“Your luggage is being picked up and will be waiting for you in your quarters at the corporate housing center,” he said in impeccable American English, opening the car’s rear door for the two women.
As she and Amanda got into the back seat, Pancho saw there was a driver sitting behind the wheel. The young man slid in beside him.
She grinned. “What, no limo?”
The young man half-turned in his seat and said quite seriously, “Mr. Randolph doesn’t believe in unnecessary frills. This is comfortable enough, isn’t it?”
“Quite,” said Amanda.
By the time they got to the test site Amanda had set up a dinner date for herself with their handsome young escort.
The test site was on the shoulder of a green hillside that sloped down into the warm Caribbean. Late afternoon sunshine slanted down from between massive cumulus clouds that were visibly growing, boiling up into towering thunderheads, getting darker and more menacing by the minute. Pancho smelled the salt tang in the air, heard the surf rolling in gently below, felt the warm steady breeze on her face. A tropical paradise, she thought.
Or it would be, if it weren’t for all that danged hardware squatting in the middle of the field.

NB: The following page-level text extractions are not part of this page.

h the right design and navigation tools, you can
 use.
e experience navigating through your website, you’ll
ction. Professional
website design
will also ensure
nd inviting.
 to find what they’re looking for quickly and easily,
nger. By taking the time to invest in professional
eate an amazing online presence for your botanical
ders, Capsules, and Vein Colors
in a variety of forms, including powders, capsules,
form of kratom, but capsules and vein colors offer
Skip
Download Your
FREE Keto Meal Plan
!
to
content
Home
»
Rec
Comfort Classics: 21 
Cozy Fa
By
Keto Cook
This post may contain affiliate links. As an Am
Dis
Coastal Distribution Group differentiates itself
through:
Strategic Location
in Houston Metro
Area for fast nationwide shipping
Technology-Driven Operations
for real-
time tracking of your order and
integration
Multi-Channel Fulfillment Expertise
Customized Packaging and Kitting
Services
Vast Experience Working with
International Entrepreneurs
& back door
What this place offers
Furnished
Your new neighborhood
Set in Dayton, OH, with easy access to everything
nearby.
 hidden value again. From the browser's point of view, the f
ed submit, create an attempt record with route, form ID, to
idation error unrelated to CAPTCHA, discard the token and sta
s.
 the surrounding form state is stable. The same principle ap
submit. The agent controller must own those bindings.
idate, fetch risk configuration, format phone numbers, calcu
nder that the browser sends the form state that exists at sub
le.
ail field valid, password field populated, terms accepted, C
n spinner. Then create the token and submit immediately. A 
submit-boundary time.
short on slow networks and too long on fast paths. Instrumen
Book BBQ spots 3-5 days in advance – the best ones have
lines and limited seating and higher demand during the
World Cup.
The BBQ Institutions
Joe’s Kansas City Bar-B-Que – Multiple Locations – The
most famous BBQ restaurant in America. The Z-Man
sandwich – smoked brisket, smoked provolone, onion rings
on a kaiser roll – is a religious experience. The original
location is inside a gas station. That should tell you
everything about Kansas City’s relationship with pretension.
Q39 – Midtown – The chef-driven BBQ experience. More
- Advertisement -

Following their Latino escort, they walked from the car to the small knot of people standing around what looked like a set of man-tall dewar flasks crusted with frost, a small crane, lots of plumbing and tubing, a medium-sized truck carrying what looked like a pair of major-league fuel cells on its bed, a smaller truck loaded with a bank of capacitors, and a corrugated-metal shed off to one side. Several automobiles and semivans were parked on the other side of the shed.
As they got closer, Pancho saw that the people were gathered around a small swept-winged aircraft that was resting on a pair of skids. It was an ancient cruise missile; she saw, an unmanned jet airplane. She knew they’d been outlawed by the disarmament treaties. Only the Peacekeepers had such weapons, and this one looked too old to be a Peacekeeper missile. The markings on it were faded, the serial number stenciled on its tail barely legible.
Before she could ask a question, a trim-looking man with silver hair and a rugged fighter’s face stepped out of the crowd around the missile. He wore a light tan wind breaker zippered to the throat despite the warm sunshine, a baseball cap perched jauntily on his head, well-faded jeans, and cowboy boots. Their escort stiffened almost like a soldier coming to attention.
“Senor Randolph,” he said, “may I introduce—”
“You must be Amanda Cunningham,” said Dan Randolph, with a crooked smile. He put his hand out and Amanda took it briefly. “I’m Dan Randolph.”
Then he turned to Pancho. “And you’ve got to be Priscilla Lane.”
“Pancho,” she corrected, taking his extended hand. His grip was firm, friendly. “Priscilla’s too fussy, and anybody calls me Pru or Prissy, I’ll belt him.”
“Pancho,” Randolph said, his smile widening. “I’ll remember that.”
“What’s this all about?” Pancho asked. “Why’ve you brought us here?”
Randolph’s eyes showed momentary surprise at her bluntness, but then he shrugged and said, “You’re going to see some history being made… if this double-damned jury-rigged kludge works right.”
He introduced Amanda and Pancho to Lyall Duncan and the others gathered around the missile. Almost all of them were male, engineers or technicians. One of the women was a tall blonde; competition for Amanda, Pancho thought. Duncan looked like a fierce little gnome, or maybe a troll, even when he smiled.
Puzzled, intrigued, Pancho allowed Randolph to usher her and Amanda to the shed. It was packed with instruments and consoles and one rickety-looking desk with a lopsided chair in front of it.
“You just stay here and watch,” he said, with a curious grin. “If it works, you’ll be witnesses. If it blows up, this ought to be far enough away to keep you from getting hurt.”
The dark-haired troll called Duncan chuckled. “Experimental physics, you know. Always the chance of an explosion.”
The crane was on its own caterpillar tractor. A pair of technicians used it to hoist the missile off the ground and trundle it out almost half a kilometer. They put the missile gently onto the grassy ground, pointing into the wind blowing steadily in from the sea.